The comic sure makes this whole alien blasting thing look more exciting! Of course the comic book doesn't have a kid sister sitting next to you, constantly bugging you about playing "Smurf Rescue In Gargamel's Castle" next, or a parent hollering from the next room to go do your homework.


See, the Malagon mine the metals, which are turned into missile systems, which are used to defend the mines, where the Malagon mine the metals, which are turned into missile systems, and so on! It's a wonderful cycle.


Aligning your fire controls to shoot down waves of incoming warheads? Focus, guys, this is Phoenix, not Missile Command. Missile Command can go get its OWN comic book.


So Marcus here has defeated eight solar systems full of Malagon mining colonies, and we didn't need to see any of it, thanks to the magic of comic book editing. Shall we call Marcus back in and let somebody else take a crack at it? No. It's his quarter, and he's going to keep playing until he gets the high score!


NO ONE can stand up to this kind of continuous onslaught, even the most caffienated tween will have to take a break from Ms. Pac Man or Asteroids for five or ten minutes.


I'll leave it to the... engineers? Physicists? Mathmeticians? in the audience to work out exactly how much force would need to be applied to an entire planet to not only stop, but reverse its rotational motion fast enough to shift one hundred miles in the less-than-a-second time it would take to get out of the way of the particle beam fired by this Atari Force space ship. Now I'm no scientician, but it seems to me that this rotation-reversal will cause WAY more damage to the planet than anything Marcus can fire at it. Congratulations Malagans, you played yourselves!

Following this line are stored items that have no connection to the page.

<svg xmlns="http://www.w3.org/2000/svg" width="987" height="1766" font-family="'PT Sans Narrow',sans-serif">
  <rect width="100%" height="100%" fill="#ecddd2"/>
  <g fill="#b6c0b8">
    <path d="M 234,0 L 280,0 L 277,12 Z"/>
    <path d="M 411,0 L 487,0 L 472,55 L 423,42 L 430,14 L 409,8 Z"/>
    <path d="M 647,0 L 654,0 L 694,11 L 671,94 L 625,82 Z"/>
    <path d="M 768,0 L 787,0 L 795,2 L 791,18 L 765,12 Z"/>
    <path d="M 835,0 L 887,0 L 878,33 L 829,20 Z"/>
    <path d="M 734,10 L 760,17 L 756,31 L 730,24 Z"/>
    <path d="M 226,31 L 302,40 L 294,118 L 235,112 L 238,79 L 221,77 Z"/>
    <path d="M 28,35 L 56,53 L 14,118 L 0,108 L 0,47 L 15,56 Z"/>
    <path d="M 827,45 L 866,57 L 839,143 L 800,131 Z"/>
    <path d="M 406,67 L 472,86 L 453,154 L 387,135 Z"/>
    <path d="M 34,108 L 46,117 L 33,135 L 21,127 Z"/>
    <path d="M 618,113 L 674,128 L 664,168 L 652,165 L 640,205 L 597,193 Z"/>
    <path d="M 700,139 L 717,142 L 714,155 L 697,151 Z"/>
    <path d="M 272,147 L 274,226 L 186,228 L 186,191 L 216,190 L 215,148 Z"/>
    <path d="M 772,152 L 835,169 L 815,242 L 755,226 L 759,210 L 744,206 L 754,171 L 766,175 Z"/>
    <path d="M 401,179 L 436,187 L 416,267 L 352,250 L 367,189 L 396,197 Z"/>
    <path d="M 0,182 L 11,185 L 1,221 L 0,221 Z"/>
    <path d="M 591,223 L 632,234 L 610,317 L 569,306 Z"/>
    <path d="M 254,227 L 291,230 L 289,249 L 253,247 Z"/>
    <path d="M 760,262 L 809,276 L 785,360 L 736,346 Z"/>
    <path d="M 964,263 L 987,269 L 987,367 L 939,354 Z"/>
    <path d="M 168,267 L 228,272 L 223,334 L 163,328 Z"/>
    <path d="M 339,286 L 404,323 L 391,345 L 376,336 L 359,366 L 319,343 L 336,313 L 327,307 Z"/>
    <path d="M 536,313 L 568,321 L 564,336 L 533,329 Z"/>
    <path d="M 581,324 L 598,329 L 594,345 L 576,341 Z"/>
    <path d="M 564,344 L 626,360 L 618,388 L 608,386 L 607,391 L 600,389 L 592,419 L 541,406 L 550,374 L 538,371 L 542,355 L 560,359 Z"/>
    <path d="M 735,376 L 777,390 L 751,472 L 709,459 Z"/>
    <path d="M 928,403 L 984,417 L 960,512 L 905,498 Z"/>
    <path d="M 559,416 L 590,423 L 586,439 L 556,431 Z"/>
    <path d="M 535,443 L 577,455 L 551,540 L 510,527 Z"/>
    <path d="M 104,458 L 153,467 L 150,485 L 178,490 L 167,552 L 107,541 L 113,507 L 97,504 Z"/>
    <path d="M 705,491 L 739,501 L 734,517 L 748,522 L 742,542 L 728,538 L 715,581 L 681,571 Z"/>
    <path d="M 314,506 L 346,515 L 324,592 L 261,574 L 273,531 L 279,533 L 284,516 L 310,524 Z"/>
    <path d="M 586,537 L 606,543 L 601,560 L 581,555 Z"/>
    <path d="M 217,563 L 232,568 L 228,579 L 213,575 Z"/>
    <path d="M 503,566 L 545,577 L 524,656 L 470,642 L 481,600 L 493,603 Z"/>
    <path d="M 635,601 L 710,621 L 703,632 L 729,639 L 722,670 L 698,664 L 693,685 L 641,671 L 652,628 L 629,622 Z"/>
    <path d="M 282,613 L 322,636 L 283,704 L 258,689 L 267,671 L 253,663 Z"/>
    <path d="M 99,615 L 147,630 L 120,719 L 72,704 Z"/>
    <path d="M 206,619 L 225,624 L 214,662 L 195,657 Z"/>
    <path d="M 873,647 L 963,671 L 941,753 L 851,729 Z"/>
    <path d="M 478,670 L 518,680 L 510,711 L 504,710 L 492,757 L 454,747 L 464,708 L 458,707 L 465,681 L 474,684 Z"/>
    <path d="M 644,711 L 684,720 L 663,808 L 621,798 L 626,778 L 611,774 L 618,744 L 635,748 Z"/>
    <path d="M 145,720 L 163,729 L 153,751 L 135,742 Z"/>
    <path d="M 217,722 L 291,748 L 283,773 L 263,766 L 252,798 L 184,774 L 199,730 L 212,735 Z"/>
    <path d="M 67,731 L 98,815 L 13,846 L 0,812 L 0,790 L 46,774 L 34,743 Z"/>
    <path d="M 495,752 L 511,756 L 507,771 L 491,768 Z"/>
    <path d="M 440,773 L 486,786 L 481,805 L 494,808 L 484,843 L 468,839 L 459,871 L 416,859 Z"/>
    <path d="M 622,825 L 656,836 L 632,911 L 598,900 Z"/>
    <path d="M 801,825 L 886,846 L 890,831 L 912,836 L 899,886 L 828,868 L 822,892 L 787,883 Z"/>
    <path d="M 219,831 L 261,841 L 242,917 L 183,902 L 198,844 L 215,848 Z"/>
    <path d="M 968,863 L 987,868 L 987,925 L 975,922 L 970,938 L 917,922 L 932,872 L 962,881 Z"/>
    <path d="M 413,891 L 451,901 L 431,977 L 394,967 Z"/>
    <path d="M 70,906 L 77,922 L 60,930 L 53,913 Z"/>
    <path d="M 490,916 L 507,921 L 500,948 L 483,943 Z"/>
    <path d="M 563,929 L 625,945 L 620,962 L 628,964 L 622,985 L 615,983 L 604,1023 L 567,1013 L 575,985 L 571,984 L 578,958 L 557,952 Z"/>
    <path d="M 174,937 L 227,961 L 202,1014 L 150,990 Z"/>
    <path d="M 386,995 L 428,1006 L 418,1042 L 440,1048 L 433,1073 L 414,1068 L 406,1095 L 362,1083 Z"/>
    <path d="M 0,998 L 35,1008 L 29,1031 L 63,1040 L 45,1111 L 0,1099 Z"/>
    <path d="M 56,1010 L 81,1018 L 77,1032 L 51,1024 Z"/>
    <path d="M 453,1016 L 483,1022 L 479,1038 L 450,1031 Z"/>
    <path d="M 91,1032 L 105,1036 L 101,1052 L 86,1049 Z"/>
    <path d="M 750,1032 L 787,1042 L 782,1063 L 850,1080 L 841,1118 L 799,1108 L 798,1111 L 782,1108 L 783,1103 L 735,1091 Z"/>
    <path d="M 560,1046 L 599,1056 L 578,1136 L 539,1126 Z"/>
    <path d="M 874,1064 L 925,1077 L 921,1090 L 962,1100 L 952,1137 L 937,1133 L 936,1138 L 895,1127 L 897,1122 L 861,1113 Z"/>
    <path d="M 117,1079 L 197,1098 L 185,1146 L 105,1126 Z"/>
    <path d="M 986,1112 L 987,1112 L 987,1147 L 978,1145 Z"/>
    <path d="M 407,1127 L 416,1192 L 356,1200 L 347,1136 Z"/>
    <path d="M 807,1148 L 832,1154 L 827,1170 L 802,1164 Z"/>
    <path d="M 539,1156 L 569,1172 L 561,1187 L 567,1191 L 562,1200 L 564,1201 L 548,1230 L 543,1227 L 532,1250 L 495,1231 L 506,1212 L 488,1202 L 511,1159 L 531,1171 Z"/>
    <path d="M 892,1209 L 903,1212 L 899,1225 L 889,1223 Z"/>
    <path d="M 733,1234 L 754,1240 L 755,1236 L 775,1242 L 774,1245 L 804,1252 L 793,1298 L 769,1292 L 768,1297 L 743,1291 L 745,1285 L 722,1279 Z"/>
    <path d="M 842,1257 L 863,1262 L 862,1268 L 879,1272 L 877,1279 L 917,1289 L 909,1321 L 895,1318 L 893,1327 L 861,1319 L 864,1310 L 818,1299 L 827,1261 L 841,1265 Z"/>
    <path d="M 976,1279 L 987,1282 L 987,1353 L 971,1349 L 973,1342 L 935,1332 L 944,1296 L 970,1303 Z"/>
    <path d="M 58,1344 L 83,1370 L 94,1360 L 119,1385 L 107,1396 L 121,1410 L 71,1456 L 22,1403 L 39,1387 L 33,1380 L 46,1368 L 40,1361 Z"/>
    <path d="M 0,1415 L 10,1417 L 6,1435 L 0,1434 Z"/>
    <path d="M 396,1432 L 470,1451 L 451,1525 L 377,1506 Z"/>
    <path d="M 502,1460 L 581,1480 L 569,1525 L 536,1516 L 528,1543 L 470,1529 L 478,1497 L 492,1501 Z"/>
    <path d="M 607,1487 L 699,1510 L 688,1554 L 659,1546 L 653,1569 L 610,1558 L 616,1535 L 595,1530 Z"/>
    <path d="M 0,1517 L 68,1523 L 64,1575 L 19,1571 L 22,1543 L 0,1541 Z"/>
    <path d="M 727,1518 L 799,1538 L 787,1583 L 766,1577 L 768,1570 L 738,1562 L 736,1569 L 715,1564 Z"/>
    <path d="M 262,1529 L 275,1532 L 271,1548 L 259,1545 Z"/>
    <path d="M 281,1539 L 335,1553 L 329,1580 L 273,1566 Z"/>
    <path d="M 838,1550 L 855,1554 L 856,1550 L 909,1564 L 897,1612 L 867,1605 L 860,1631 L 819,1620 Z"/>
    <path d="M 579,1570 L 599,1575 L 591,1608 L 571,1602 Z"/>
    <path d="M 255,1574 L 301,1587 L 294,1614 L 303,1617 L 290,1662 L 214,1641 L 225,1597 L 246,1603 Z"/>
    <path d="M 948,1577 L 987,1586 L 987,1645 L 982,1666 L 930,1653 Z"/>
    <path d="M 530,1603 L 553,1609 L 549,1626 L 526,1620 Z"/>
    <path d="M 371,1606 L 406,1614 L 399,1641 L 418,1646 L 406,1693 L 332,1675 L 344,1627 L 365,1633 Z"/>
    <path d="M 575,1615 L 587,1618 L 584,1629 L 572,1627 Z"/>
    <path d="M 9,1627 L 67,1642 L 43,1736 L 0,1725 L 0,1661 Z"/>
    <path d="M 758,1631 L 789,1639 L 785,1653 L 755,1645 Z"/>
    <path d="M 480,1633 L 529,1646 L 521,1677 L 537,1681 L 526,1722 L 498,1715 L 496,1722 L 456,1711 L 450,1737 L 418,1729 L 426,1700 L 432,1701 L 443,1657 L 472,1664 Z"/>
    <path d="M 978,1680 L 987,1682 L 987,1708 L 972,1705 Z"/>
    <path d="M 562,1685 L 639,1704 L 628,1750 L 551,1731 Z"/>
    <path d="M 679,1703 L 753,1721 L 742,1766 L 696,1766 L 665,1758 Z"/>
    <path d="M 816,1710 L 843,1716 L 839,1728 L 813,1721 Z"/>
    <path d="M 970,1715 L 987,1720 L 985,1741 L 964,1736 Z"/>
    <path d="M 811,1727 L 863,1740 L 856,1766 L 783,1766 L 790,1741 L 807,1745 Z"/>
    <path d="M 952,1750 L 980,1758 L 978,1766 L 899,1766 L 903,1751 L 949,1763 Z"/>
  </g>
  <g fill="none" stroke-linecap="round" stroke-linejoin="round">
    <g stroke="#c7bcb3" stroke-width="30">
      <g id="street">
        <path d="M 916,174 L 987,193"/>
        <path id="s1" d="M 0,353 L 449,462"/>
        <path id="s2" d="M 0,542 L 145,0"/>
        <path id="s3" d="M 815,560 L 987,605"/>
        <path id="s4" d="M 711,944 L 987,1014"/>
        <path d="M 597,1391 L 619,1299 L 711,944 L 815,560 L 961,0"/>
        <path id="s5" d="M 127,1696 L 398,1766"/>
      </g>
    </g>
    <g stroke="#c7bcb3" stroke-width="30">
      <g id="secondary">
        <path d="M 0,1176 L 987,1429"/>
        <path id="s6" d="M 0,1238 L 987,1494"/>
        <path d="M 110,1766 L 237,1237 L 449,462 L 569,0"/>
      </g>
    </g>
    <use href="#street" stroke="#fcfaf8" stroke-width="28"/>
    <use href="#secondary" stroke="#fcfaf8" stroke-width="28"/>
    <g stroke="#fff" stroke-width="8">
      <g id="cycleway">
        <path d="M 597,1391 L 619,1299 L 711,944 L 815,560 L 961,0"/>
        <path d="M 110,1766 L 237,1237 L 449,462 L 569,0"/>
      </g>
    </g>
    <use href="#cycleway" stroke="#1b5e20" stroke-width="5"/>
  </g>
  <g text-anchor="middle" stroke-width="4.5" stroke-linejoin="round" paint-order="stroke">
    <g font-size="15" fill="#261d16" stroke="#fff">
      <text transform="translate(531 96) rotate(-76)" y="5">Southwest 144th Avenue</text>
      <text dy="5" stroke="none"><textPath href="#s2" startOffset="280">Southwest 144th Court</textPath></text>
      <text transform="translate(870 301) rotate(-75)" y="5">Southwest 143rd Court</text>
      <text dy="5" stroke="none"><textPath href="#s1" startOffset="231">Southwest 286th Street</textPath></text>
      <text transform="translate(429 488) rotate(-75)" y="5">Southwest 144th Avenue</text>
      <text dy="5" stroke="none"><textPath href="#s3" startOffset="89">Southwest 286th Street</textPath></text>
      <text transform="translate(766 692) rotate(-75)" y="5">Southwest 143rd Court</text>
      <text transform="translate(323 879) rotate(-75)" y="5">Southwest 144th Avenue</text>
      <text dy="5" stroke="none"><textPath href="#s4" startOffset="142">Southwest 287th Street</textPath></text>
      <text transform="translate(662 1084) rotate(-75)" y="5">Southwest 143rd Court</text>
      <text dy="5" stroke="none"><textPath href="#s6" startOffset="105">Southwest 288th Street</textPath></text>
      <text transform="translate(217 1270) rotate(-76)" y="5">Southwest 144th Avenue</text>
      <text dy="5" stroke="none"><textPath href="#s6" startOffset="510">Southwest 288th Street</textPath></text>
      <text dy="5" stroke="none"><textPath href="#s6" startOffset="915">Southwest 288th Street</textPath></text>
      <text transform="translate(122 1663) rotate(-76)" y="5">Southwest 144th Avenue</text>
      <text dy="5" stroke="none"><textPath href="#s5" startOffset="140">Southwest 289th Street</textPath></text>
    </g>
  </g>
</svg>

the alien (that's us) is hopelessly bewildered (agree)


Thank you, Atari Force Phoenix comic, for gifting us all with the mental image of "tonguing flies from a net."


Well it looks like this thrilling science fiction story is reaching its awesome climax! What did this scene look like when rendered in the 4K memory of an Atari cartridge?


This is it, gang, this is what cutting edge video gaming looked like when I was a kid. And we liked it!


As amusing as it is to watch an entire planet shake back and forth like a giant Magic 8-Ball, we are just about out of pages in this comic book, or quarters in the arcade, or time before we have to go mow the lawn. So let's finish this thing!


If only the aliens had thought of rotating their planet in directions other than "left" and "right," they might have avoided this fate! Let this be a lesson to all you planet-rotators out there.


This is what it looks like in the game, BTW


And we've freed those underground... hey, wait a minute, these aren't hunky guys! Where are the hunks??